Time for Conferences 2.0
December 16th, 2007 | by Henrik | published in Blog, Conferences | Comments (8)
Updated June 3, 2008
Current conferences have not changed their formats much in the last 20 years, they are still mostly about one-way communication. They look like television in the 80s: a guy telling you what is happening and showing you slides or videos about it. Your role as a delegate is to sit still, perhaps take some notes and hope that the speaker will disclose something you do not know already.
These types of events could still be fun and useful socially, but it is a very inefficient way to communicate, inspire and create real learning. And it is totally out of synch with all other forms of modern media in the internet age, where it is about two-way communication and the users are active participants in creating experiences together with the publishers.
Conferences 1.0
They way most conferences today are organized:
- The web site is used only for listing the program and signing up the delegates.
- As soon as the conference starts, the web site is dead.
- In better 1.0 conferences the web site links to the presenter’s slide shows a week or two after the conference, unfortunately there are just a few that still have the time then.
- There are no speaker videos on the web site, for fear that it will make people enjoy them at home instead of paying to be at the conference. (But the TED conference made a huge success when they dared oppose this wisdom and started publishing all the speeches online)
- They drag on for 2-3 days with a stiff dinner or drinks “party” sponsored by a company that you barely know about and where the delegates hang out with their friends.
- They are all about key-notes, a speaker presenting to the audience, top-down, one-to-many communication with no participation from the audience other than the usual awkward questions from people that want to show off themselves.
- They are huge, with thousands of delegates, making it very hard to make contact with new people.
Conferences 2.0
My vision of conferences that are more engaging and immersive for both the delegates and the speakers:
- They are small, 50 -150 people. Smaller is usually more productive. But once per year or so it could be nice to attend a really big event, perhaps with more focus on relaxing and re-charging.

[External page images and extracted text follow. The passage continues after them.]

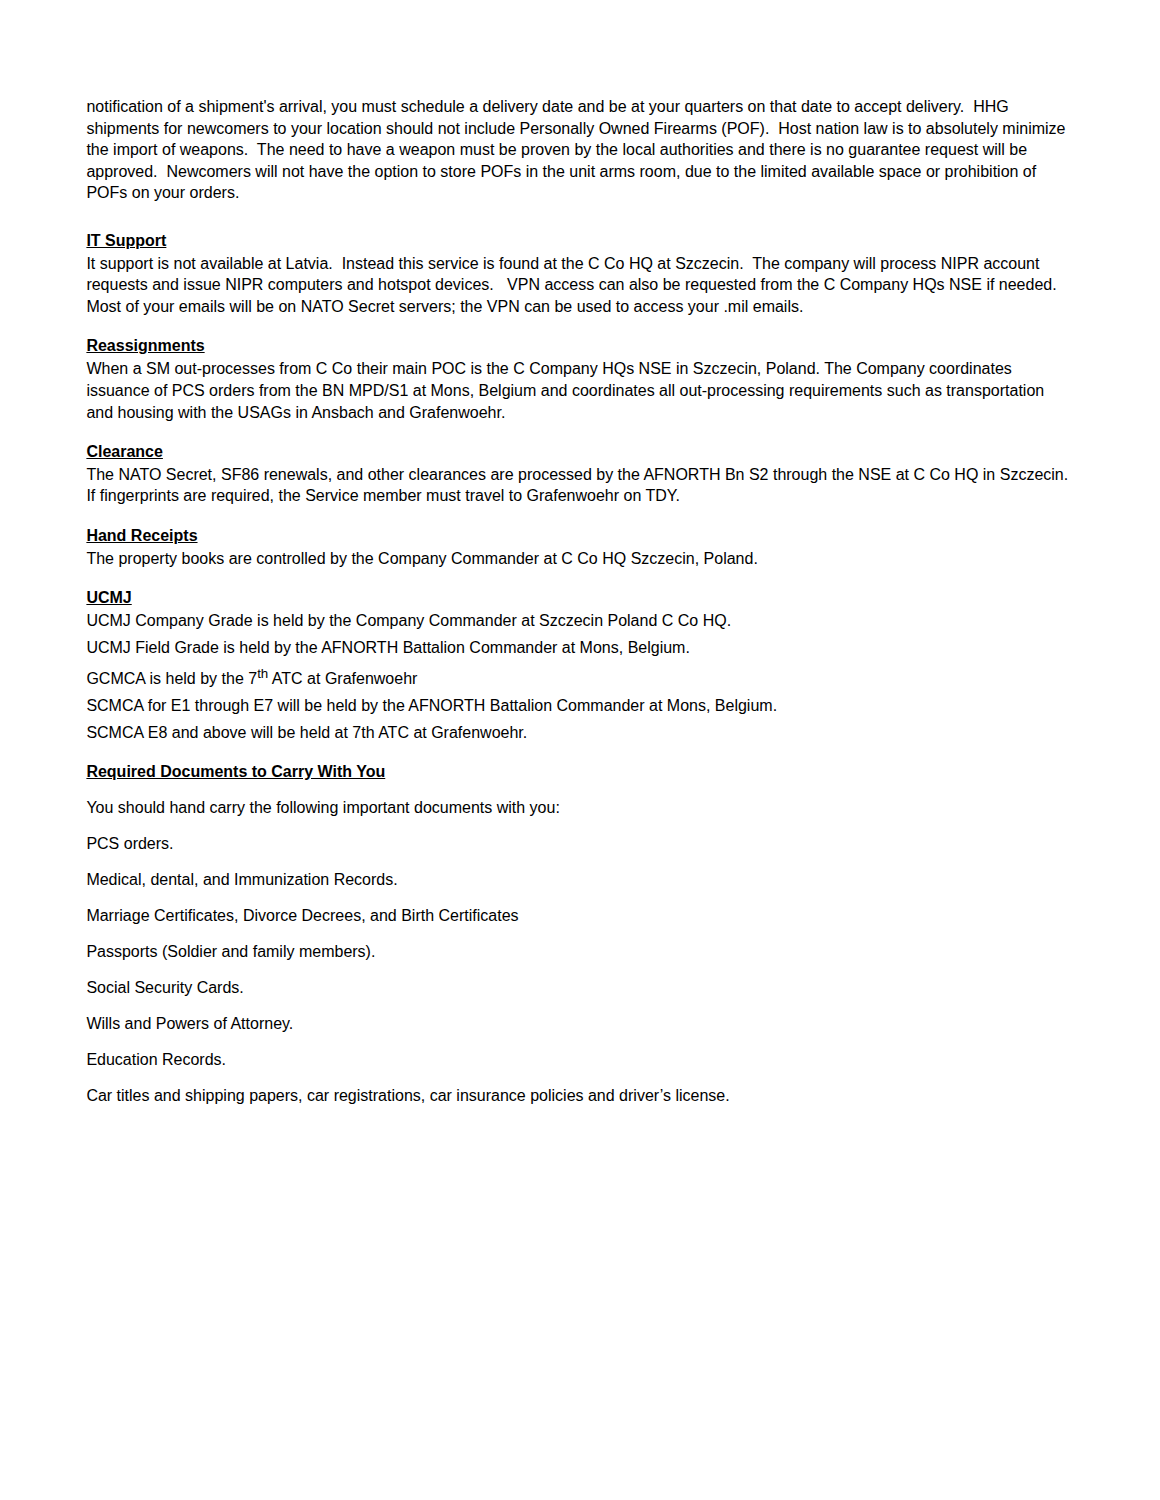notification of a shipment's arrival, you must schedule a delivery date and be at your quarters on that date to accept delivery. HHG shipments for newcomers to your location should not include Personally Owned Firearms (POF). Host nation law is to absolutely minimize the import of weapons. The need to have a weapon must be proven by the local authorities and there is no guarantee request will be approved. Newcomers will not have the option to store POFs in the unit arms room, due to the limited available space or prohibition of POFs on your orders.
IT Support
It support is not available at Latvia. Instead this service is found at the C Co HQ at Szczecin. The company will process NIPR account requests and issue NIPR computers and hotspot devices. VPN access can also be requested from the C Company HQs NSE if needed. Most of your emails will be on NATO Secret servers; the VPN can be used to access your .mil emails.
Reassignments
When a SM out-processes from C Co their main POC is the C Company HQs NSE in Szczecin, Poland. The Company coordinates issuance of PCS orders from the BN MPD/S1 at Mons, Belgium and coordinates all out-processing requirements such as transportation and housing with the USAGs in Ansbach and Grafenwoehr.
Clearance
The NATO Secret, SF86 renewals, and other clearances are processed by the AFNORTH Bn S2 through the NSE at C Co HQ in Szczecin. If fingerprints are required, the Service member must travel to Grafenwoehr on TDY.
Hand Receipts
The property books are controlled by the Company Commander at C Co HQ Szczecin, Poland.
UCMJ
UCMJ Company Grade is held by the Company Commander at Szczecin Poland C Co HQ.
UCMJ Field Grade is held by the AFNORTH Battalion Commander at Mons, Belgium.
GCMCA is held by the 7th ATC at Grafenwoehr
SCMCA for E1 through E7 will be held by the AFNORTH Battalion Commander at Mons, Belgium.
SCMCA E8 and above will be held at 7th ATC at Grafenwoehr.
Required Documents to Carry With You
You should hand carry the following important documents with you:
PCS orders.
Medical, dental, and Immunization Records.
Marriage Certificates, Divorce Decrees, and Birth Certificates
Passports (Soldier and family members).
Social Security Cards.
Wills and Powers of Attorney.
Education Records.
Car titles and shipping papers, car registrations, car insurance policies and driver’s license.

- They use online tools to let delegates present themselves and their interests and search for other people to meet at the conference.

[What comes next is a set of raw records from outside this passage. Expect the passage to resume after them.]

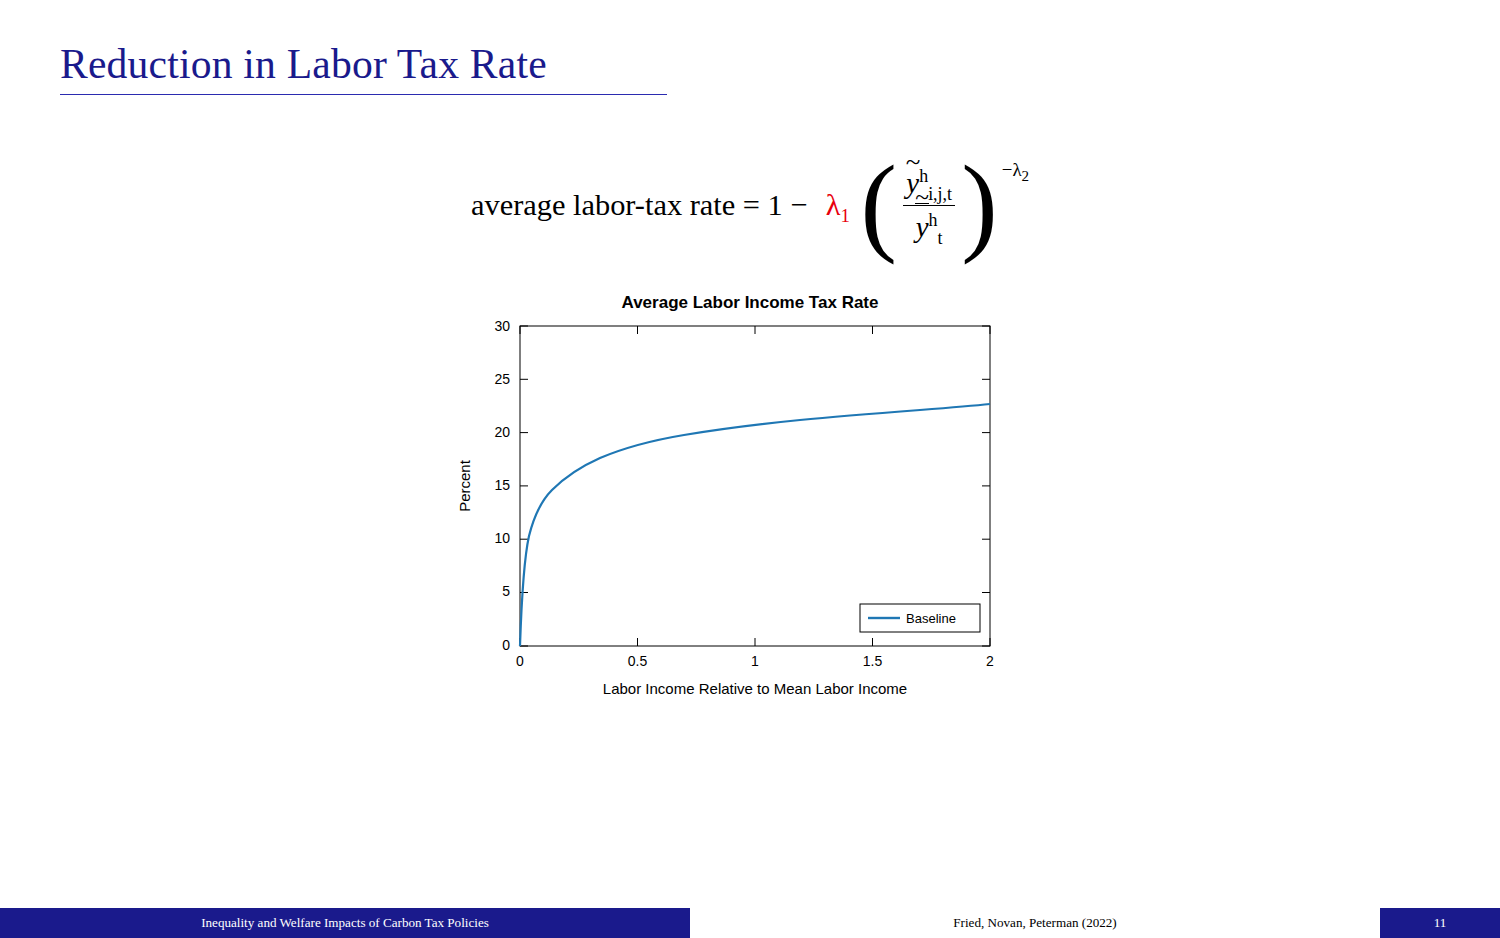Reduction in Labor Tax Rate
average labor-tax rate = 1 − λ1 ( yhi,j,t yht ) −λ2
Average Labor Income Tax Rate Average Labor Income Tax Rate 30 25 20 15 10 5 0 0 0.5 1 1.5 2 Labor Income Relative to Mean Labor Income Percent Baseline
Inequality and Welfare Impacts of Carbon Tax Policies
Fried, Novan, Peterman (2022)
11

- They are concentrated to one day and evening where everything is designed to catalyze business networking
- There are multiple screens around the stage and the rooms, showing the speakers as well as the back channels
- Consider lending all delegates a wireless laptop for feedback and input
(you think this is expensive? look at the €260 Asus Eee mini-laptop!) - They use online back channels, (services like Twitter, Jaiku), as well as blogs and discussion forums that are open from long before the conference
- The conference web site is the central collection place both before, during and after the conference for inspiring information, links to the speaker sites, blogs, back channels etc.
- Everything that happens during the conference is on the web site, (including all the speaker videos), since:
1. it will inspire many more to come the next time to experience the immersive networking and participation of the physical event.
2. it is a useful tool for the delegates to use when they summarize and report back their experiences after the event. - They consist mostly of moderated discussions on stage with one or several speakers, and many examples are shown of what is being discussed.
- They encourage the delegates to blog during the conference, and linking to all the blogs on the conference web site.
I recommend reading Seth Godin’s blog post “The new standard for meetings and conferences“.